→ **Requirements**
(1) Answer these questions using the comics text. Mark your answers (a), (b), and (c).
(a) Which issue of The Dark Tower does the text call one of the best issues of 2009?
(b) Whose identity does Hank Pym take on after Secret Invasion?
(c) How many points does Hercules: The Knives of Kush #1-4 receive?
(2) Decide whether each statement below agrees with the comics text. Answer yes or no for each, and quote the words from the text that settle it.
(a) Pym's Avengers face the rise of the Elder God Chthon.
(b) Hank Pym forms his team to support the team seen in Dark Avengers.
(c) The hero of The Dark Tower stops fighting when harm and disaster come his way.
(3) Summarize the comics text in three sentences.

→ **Given text**
>> Start
The Dark Tower is a story of good versus evil and a boy-turned-man fighting against all odds, no matter how much harm and disaster he experiences in his journey.  I would argue Treachery #6 is one of the best issues of 2009.  No wonder the series is this high on our list.

The fallout of Secret Invasion, Hank Pym dons the identity of the Wasp and forms his own team of Avengers to counteract the formation of the team seen in Dark Avengers.  From there comes Mighty Avengers, which has a lot of what makes a team superhero title great.  Pym’s Avengers face big, world-threatening problems, from the rise of the Elder God Chthon to a villain with the power of a Cosmic Cube, with multiple threats in between.  Great character interactions abound–such as the exchange between Pym and Norman Osborn at a press conference–as do great individual character moments–such as Quicksilver claiming a Skrull had done his misdeeds or Hercules comparing piloting to making love.  The issues have just the right amount of action, drama, and hilarity, making every issue entertaining.

5) Hercules: The Knives of Kush #1-4 (Radical)–21 points.
>> End
→ **Information given**
>> Start
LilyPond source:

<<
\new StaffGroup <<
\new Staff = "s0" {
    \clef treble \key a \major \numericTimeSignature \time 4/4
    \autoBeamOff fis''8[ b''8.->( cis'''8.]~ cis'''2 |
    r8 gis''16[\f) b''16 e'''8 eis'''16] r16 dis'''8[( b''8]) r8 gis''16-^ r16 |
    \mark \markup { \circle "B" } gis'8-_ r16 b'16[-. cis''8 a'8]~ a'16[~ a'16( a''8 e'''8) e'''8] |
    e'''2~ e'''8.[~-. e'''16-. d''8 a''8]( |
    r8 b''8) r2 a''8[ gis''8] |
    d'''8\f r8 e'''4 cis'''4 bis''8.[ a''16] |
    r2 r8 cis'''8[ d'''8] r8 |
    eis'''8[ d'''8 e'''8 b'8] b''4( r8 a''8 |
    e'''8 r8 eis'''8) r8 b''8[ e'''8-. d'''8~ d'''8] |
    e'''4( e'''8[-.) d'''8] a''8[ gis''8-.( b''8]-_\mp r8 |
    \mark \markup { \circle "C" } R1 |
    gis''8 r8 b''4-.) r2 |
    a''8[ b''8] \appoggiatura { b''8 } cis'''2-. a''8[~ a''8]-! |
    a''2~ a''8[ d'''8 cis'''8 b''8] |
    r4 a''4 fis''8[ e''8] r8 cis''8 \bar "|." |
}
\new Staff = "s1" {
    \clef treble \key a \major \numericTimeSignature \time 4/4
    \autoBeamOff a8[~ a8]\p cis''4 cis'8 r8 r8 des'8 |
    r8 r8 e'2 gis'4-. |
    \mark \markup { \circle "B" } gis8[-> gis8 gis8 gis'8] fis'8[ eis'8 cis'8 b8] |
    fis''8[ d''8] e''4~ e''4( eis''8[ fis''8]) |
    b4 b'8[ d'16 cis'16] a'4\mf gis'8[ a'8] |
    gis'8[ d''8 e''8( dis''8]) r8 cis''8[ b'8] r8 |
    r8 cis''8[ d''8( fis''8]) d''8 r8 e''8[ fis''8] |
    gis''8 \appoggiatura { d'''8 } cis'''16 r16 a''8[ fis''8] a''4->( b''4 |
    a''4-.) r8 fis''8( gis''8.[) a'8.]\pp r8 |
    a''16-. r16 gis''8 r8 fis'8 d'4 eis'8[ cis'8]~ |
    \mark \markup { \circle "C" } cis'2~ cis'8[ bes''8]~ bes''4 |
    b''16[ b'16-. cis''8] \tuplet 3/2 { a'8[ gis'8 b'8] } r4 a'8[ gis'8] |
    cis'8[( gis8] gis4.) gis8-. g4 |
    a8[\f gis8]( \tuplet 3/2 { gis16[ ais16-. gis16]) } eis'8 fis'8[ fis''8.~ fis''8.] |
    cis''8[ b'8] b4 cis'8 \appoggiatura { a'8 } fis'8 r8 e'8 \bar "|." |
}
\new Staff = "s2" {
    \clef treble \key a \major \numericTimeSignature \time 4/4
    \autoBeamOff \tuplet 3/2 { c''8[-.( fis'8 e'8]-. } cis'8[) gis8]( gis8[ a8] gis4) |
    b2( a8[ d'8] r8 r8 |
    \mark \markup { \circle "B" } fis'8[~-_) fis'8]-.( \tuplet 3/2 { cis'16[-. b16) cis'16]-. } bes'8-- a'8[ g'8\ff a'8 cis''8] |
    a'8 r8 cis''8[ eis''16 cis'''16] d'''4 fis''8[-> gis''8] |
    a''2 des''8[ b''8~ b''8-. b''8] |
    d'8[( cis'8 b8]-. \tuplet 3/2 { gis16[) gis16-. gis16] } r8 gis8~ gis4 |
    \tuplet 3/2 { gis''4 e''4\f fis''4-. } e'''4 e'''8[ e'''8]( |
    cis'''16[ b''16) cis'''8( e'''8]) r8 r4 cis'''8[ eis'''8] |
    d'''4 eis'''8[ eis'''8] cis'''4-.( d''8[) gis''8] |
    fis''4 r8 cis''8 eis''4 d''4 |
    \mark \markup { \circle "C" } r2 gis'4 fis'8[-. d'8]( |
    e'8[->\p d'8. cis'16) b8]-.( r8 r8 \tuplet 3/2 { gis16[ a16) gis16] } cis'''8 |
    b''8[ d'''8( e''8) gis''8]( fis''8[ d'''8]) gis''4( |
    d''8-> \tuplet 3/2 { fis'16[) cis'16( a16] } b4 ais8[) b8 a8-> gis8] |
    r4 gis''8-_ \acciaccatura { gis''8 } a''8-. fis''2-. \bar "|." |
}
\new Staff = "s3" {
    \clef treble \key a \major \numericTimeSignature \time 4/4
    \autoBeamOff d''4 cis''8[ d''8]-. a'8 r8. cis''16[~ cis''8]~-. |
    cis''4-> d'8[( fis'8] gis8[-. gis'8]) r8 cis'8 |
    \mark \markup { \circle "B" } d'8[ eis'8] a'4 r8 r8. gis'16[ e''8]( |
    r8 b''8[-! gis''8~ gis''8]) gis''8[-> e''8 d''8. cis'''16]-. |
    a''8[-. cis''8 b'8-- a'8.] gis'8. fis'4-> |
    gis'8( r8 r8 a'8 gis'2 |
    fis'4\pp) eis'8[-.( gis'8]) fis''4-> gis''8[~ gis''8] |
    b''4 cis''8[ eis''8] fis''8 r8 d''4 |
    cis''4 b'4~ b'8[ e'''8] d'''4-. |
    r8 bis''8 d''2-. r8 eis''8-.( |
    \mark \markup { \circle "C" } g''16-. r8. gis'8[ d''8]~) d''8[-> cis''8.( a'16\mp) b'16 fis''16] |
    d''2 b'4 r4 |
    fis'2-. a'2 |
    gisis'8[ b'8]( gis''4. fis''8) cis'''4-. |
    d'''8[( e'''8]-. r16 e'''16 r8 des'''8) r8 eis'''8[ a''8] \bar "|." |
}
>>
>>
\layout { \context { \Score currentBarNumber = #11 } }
>> End
→ **Solutions to the exercise**
(1)
(a) Treachery #6
(b) The Wasp's
(c) 21 points

(2)
(a) Yes: "from the rise of the Elder God Chthon to a villain with the power of a Cosmic Cube"
(b) No: "to counteract the formation of the team seen in Dark Avengers"
(c) No: "fighting against all odds, no matter how much harm and disaster he experiences in his journey"

(3) The Dark Tower is a good-versus-evil story, and its Treachery #6 is praised as one of the best issues of 2009. After Secret Invasion, Hank Pym becomes the Wasp and forms his own Avengers team in Mighty Avengers, which is lauded for its world-threatening stakes, character interactions, and balance of action, drama, and hilarity. Hercules: The Knives of Kush #1-4 from Radical places fifth with 21 points.